▸ Work required:
Update the rows from the one containing "dann, was wir ändern können, damit es wieder" down to the one containing "jeden funktioniert. Doch" by changing "Laden" to "Haushalt", and give those rows back with everything else unchanged.
(Data listing)
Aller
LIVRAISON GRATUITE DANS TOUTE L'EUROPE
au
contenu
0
(End Data listing)
(Data listing)
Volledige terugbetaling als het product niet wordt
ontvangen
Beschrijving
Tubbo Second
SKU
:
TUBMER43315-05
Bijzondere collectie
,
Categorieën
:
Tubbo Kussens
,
(End Data listing)
(Data listing)
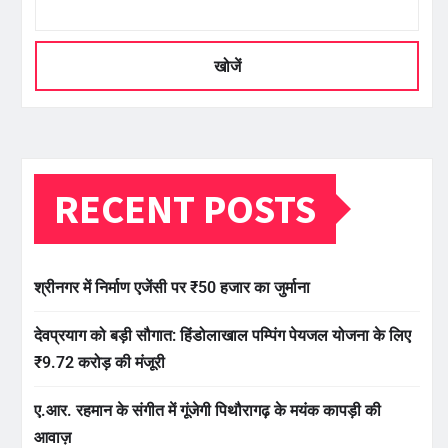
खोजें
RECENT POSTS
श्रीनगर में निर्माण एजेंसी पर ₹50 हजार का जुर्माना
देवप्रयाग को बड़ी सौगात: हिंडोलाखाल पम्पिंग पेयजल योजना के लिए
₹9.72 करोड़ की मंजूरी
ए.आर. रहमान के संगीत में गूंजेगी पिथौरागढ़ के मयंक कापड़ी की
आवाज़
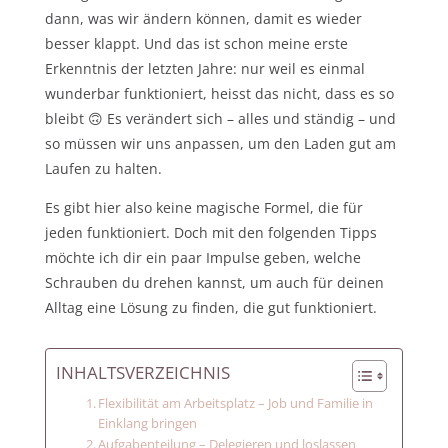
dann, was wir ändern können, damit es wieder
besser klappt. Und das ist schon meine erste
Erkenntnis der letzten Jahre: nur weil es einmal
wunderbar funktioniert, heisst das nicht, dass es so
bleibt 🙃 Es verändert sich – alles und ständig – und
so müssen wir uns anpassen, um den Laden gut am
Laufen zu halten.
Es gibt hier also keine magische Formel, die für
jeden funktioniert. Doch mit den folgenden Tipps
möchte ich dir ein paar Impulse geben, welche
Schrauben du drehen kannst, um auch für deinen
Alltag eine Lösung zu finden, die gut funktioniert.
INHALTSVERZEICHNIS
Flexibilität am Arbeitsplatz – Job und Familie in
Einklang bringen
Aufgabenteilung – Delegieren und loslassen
(End Data listing)
▸ Result of the task:
dann, was wir ändern können, damit es wieder
besser klappt. Und das ist schon meine erste
Erkenntnis der letzten Jahre: nur weil es einmal
wunderbar funktioniert, heisst das nicht, dass es so
bleibt 🙃 Es verändert sich – alles und ständig – und
so müssen wir uns anpassen, um den Haushalt gut am
Laufen zu halten.
Es gibt hier also keine magische Formel, die für
jeden funktioniert. Doch mit den folgenden Tipps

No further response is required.